> **SOURCE MATERIAL**

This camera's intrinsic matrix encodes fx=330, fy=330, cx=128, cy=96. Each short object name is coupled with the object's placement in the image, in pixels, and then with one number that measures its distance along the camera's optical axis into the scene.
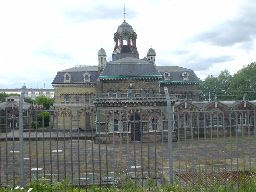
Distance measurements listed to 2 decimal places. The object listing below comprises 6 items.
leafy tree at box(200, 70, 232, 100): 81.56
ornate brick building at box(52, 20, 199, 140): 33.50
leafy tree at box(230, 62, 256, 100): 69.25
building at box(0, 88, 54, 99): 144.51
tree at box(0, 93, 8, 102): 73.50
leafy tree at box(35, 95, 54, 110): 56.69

---

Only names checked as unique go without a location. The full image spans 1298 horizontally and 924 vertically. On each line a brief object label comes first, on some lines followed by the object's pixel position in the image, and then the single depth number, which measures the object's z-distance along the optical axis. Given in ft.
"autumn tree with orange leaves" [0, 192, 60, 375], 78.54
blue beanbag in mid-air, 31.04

* * *

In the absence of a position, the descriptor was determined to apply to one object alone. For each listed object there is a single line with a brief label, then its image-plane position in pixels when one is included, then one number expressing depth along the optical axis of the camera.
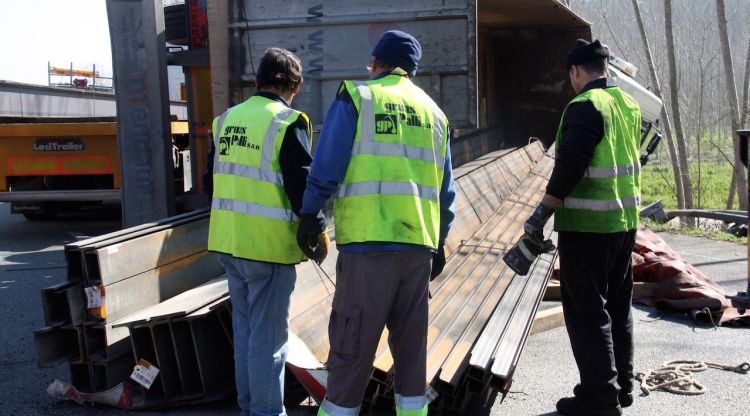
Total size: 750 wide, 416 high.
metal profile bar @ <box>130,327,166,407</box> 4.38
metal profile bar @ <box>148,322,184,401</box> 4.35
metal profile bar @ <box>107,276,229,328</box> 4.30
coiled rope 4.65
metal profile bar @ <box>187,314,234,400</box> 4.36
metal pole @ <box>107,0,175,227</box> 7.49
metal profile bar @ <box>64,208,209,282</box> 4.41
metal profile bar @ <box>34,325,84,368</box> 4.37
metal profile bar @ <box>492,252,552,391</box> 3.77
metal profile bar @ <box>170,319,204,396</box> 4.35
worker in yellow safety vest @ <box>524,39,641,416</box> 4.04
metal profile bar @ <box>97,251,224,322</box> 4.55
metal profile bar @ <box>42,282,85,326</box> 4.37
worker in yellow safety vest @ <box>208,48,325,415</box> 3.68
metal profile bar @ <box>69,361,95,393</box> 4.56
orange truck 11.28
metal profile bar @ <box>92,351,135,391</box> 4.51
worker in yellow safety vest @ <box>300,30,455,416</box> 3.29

> **TASK ITEM**
Take the entries above and copy exactly the lines starting at the one with "This camera's intrinsic" and ending at the one with "leafy tree at box(35, 95, 54, 110): 56.69"; nothing outside that span, and no pictures.

> **RESPONSE TO THE EXERCISE**
This camera's intrinsic matrix encodes fx=330, fy=330, cx=128, cy=96. Each short object name is coupled with the object's placement in the image, in pixels, and then with one number that measures its distance along the camera's optical axis into the scene.
Distance measurements listed to 2 decimal places. The object listing below comprises 6 items.
leafy tree at box(200, 70, 232, 100): 81.56
ornate brick building at box(52, 20, 199, 140): 33.50
leafy tree at box(230, 62, 256, 100): 69.25
building at box(0, 88, 54, 99): 144.51
tree at box(0, 93, 8, 102): 73.50
leafy tree at box(35, 95, 54, 110): 56.69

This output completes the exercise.